Berdasarkan kategori wilayah, 93 persen responden guru berasal dari lembaga PAUD daerah non-3T (tertinggal, terdepan, dan terluar) dan 7 persen dari PAUD daerah 3T. Sebanyak 83 persen responden guru berstatus pegawai bukan aparatur sipil negara (ASN) dan 17 persen adalah ASN.
Dari sisi penghasilan, sebelum pandemi, hasil survei menunjukkan, 46,3 persen responden guru menerima gaji kurang dari Rp 500.000, kemudian 23,5 persen menerima Rp 500.000- Rp 1 juta, lalu 22,5 persen memperoleh lebih dari Rp 1,5 juta, dan 7,6 persen mendapat Rp 1-Rp 1,5 juta per bulan.
Terkait besaran gaji atau insentif yang diterima saat pembelajaran jarak jauh (PJJ), 51 persen menjawab masih dibayar penuh, 20,5 persen dibayar setengah, dan 28,5 persen tidak dibayar.
Kompas
Rombongan siswa dan guru melintasi jalan kampung di tepi lumbung padi menuju sekolah mereka di Desa Batuhideung, Kecamatan Cimanggu, Kabupaten Pandeglang, Banten, Jumat (17/2).
Tidak dibayar
Hasbi mengatakan, jika dampak ekonomi ditelaah lebih jauh berdasarkan asal daerah, kondisi kesejahteraan guru PAUD berbeda-beda. Sesuai pembagian wilayah 3T dan non-3T, misalnya, sebanyak 65,1 persen guru PAUD di daerah 3T menyebut orangtua tidak membayar biaya sekolah selama PJJ. Sementara di daerah non-3T, sebanyak 38,5 persen guru PAUD mengaku tidak dibayar oleh orangtua siswa.

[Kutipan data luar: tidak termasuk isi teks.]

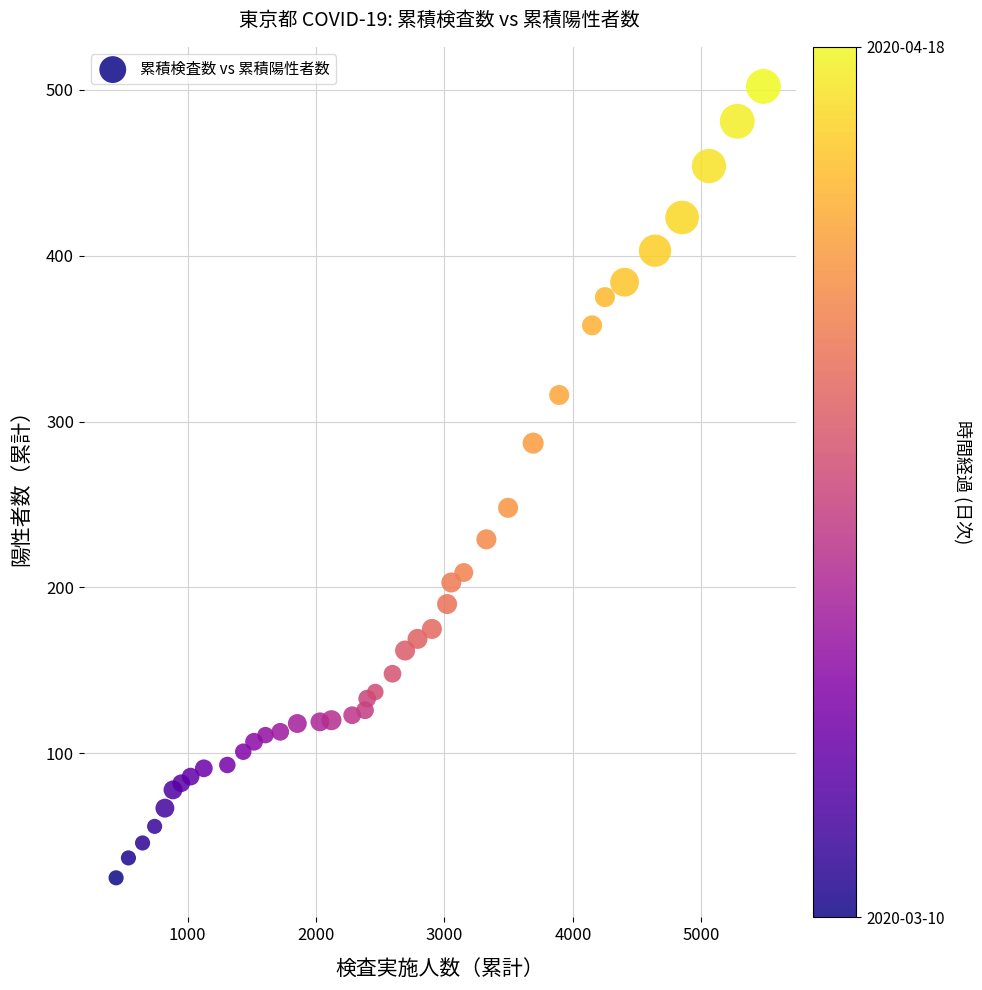

What Y value in the scatter plot is closest to 263?

248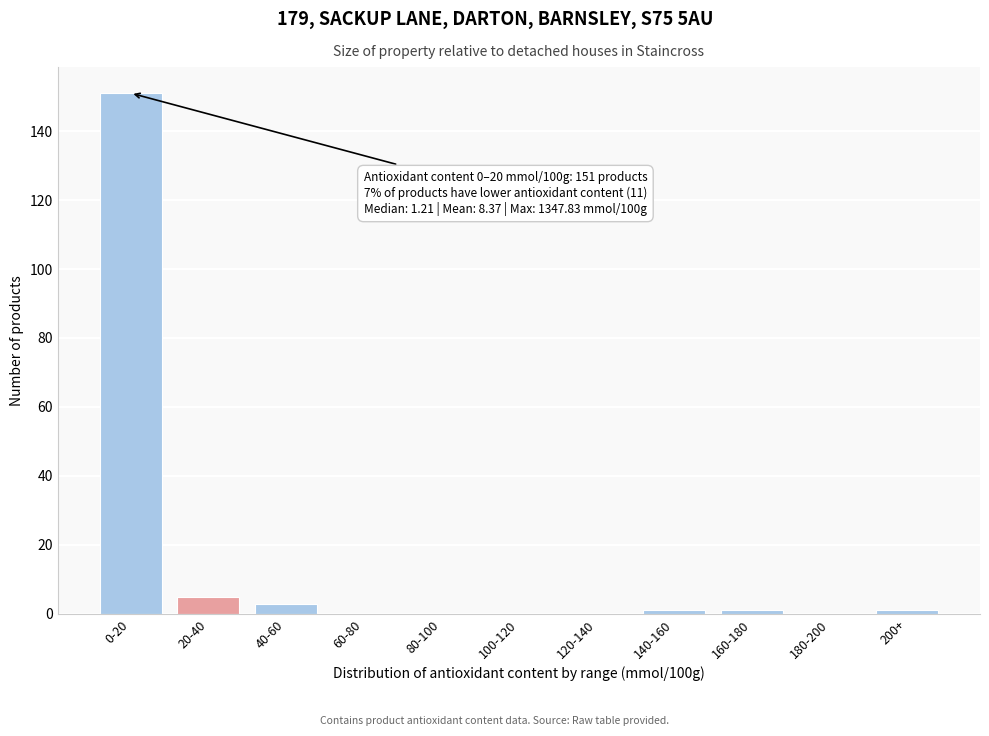

Reading right to left, extract all data points from this chart.

200+=1	180-200=0	160-180=1	140-160=1	120-140=0	100-120=0	80-100=0	60-80=0	40-60=3	20-40=5	0-20=151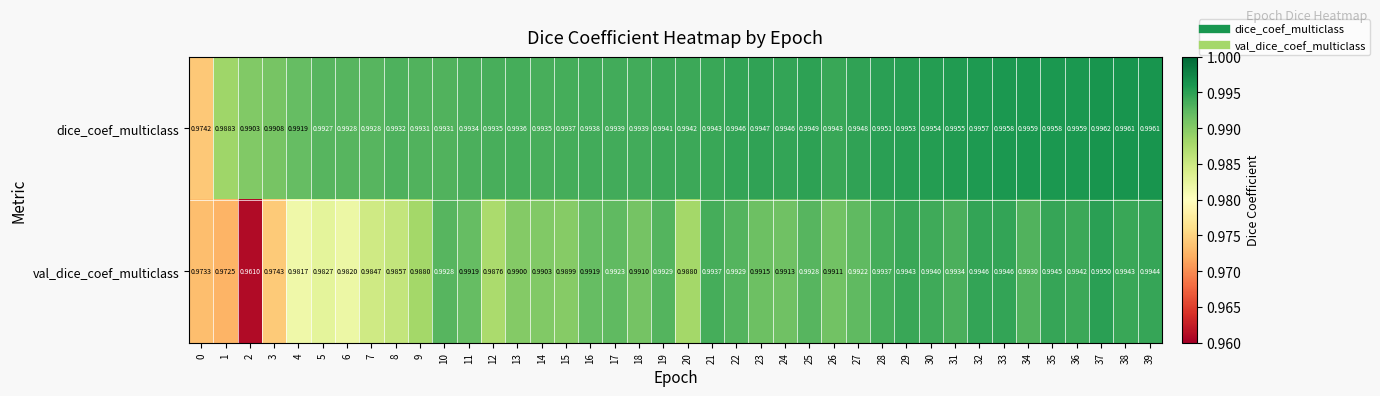

List the series in order of their peak value, lowest first.

val_dice_coef_multiclass, dice_coef_multiclass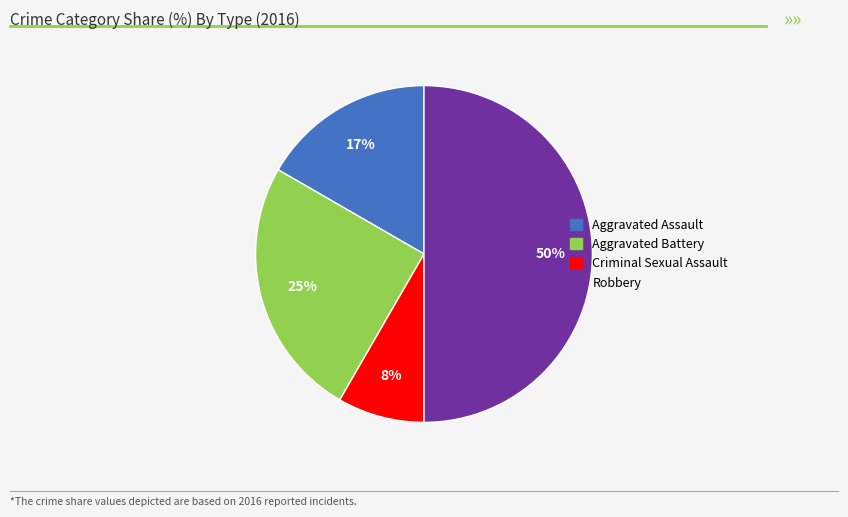

Which has a higher value, Aggravated Assault or Criminal Sexual Assault?

Aggravated Assault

Sebanyak 65,1 persen guru PAUD di daerah 3T menyebut orangtua tidak membayar biaya sekolah selama pembelajaran jarak jauh.
Survei juga berusaha menanyakan sejauh mana dana bantuan operasional penyertaan (BOP) PAUD dan pendidikan kesetaraan dipakai untuk membantu mengatasi persoalan kesejahteraan. Sebanyak 82,9 persen guru PAUD di daerah 3T mengatakan lembaganya telah menerima. Sebanyak 93,3 persen guru PAUD di daerah non-3T menyebut sekolah mereka telah mendapat.

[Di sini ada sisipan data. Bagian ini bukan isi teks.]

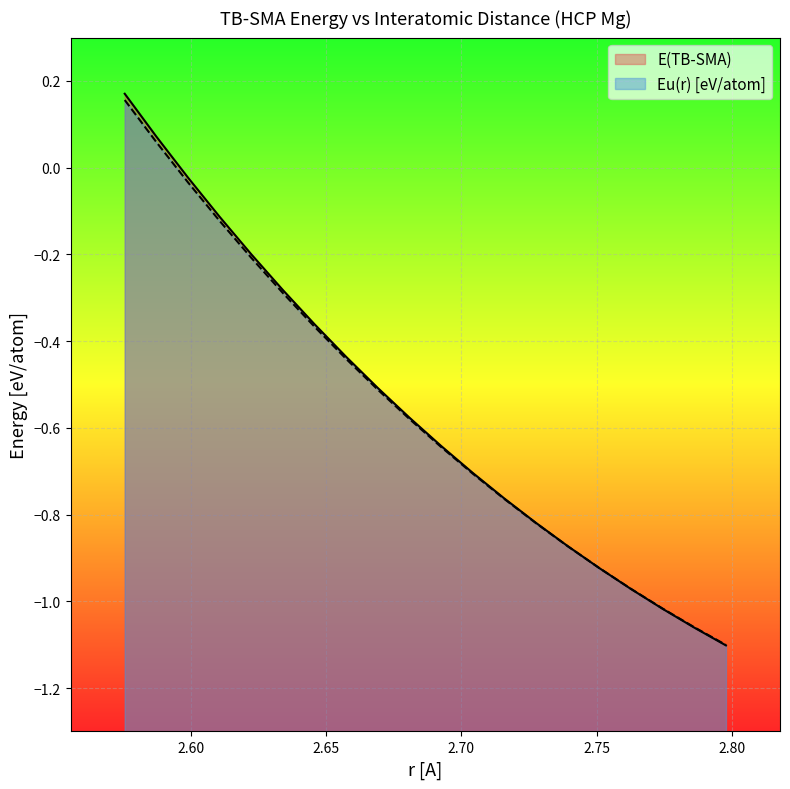

Which series ends up on top after the final intersection of E(TB-SMA) and Eu(r)?

Eu(r)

”Terlepas dari persoalan kesejahteraan, hasil survei kami menemukan 82 persen responden guru bersyukur bahwa orangtua terlibat aktif selama PJJ. Kami memahami orangtua tidak memiliki keterampilan pedagogi sehingga berpotensi melanggar hak anak. Kami menyiapkan fasilitator pendampingan sampai rencana pelaksanaan pembelajaran dari rumah,” kata Hasbi.

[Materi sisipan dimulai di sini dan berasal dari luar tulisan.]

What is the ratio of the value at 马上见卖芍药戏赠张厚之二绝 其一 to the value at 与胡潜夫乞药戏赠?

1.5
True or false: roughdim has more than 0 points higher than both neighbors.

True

Wakil Ketua Majelis Pendidikan Dasar dan Menengah Pimpinan Pusat Aisyiyah, Chandrawati, mengatakan, kebijakan relaksasi pemakaian dana BOP PAUD dan pendidikan kesetaraan sudah jelas. Lembaga PAUD di bawah Pimpinan Pusat Aisyiyah berupaya mematuhi kebijakan itu.
Saat ini, bagi Pimpinan Pusat Aisyiyah, hal terpenting adalah selalu menekankan pentingnya pendidikan karakter bagi siswa. Pelaksanaan PJJ penting selalu diisi materi pendidikan karakter.